Hey all, it’s that time of the month again. No, not THAT time… The time when I order all my amazon.com things. Well, having already read Brave New World, and added Brave New World Revisited to my cart, I became a bit confused. Obviously Huxley has written a lot of other books…for those of you more in the know, considering I enjoyed BNW, what other books do you think I would also like?
Hilarious and accessible! I still have nightmares about “Ape and Essence”! After I read it, I had to put in on my shelf of “Best books I’d ever read”, but I still couldn’t really look at it directly.
The deformed babies? The baboons, and Einstein on a leash? The glanders machine, pumping? The “No” banners taped to everyone’s genitals, and the general warping of sex towards bestiality, evil and corruption (well it didn’t help I read it right around puberty)?! Oh, horrible.

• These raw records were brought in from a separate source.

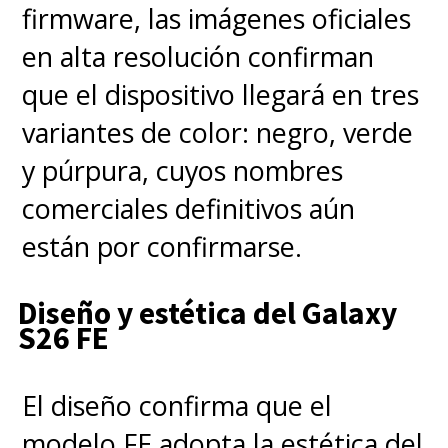
dispositivo).
firmware, las imágenes oficiales
Habilita la opción
Llamadas Wi-
en alta resolución confirman
Fi
.
que el dispositivo llegará en tres
variantes de color: negro, verde
y púrpura, cuyos nombres
comerciales definitivos aún
están por confirmarse.
Diseño y estética del Galaxy
S26 FE
El diseño confirma que el
modelo FE adopta la estética del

Great book, I recommend it.
I recommend “Island” too. I can’t recommend it enough. Like a lot of Utopian novels, it suffers from not being that good of a novel- in terms of plot, characters, etc. But it’s fascinating as a Utopian novel- the guy who gave you the bleak vision of Brave New World and Ape and Essence (ie, somebody who’s considered the depths of human evil) trying to postulate a GOOD human society.
It’s a hard won struggle, and therefore worth reading.

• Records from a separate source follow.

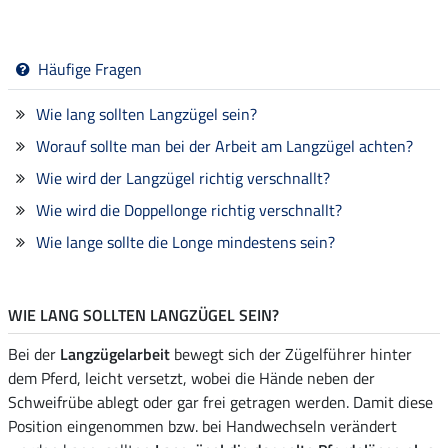
Häufige Fragen
Wie lang sollten Langzügel sein?
Worauf sollte man bei der Arbeit am Langzügel achten?
Wie wird der Langzügel richtig verschnallt?
Wie wird die Doppellonge richtig verschnallt?
Wie lange sollte die Longe mindestens sein?
WIE LANG SOLLTEN LANGZÜGEL SEIN?
Bei der
Langzügelarbeit
bewegt sich der Zügelführer hinter
dem Pferd, leicht versetzt, wobei die Hände neben der
Schweifrübe ablegt oder gar frei getragen werden. Damit diese
Position eingenommen bzw. bei Handwechseln verändert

On, I think, a realativly lighter note, I’d also reccomend “After Many Summers Dies the Swan”.
I read ISLAND when I was a teenager and liked it…it’s one of Huxley’s last books, and is firmly in his “Hey, this here psilocybin sure is GOOD STUFF!” phase.
I’ve never had any great urge to go back and re-read it, as it might irritate me now, so it’s been relegated to the back of my brain along with all those Vonnegut and Brautigan novels.
I’m a great fan of his early roman a clef social novel, POINT COUNTERPOINT. Lovely characters, entertaining story, and a nice window into London circa 1929.
My favorite is “Antic Hay,” 1923. Lighter than most of his books. The description from bookfinder.com: “A young Oxford tutor, tired of his staid British life, takes off with some Bohemian companions on a wild and daring bachanalian adventure.”
After you read his novels, try reading “Moksha” (sp?), which is a short biography. He really was a fascinating character. IIRC, he died on November 22, 1963 (the day of the Kennedy assasination) and asked that he be given a dose of LSD as he lay dying.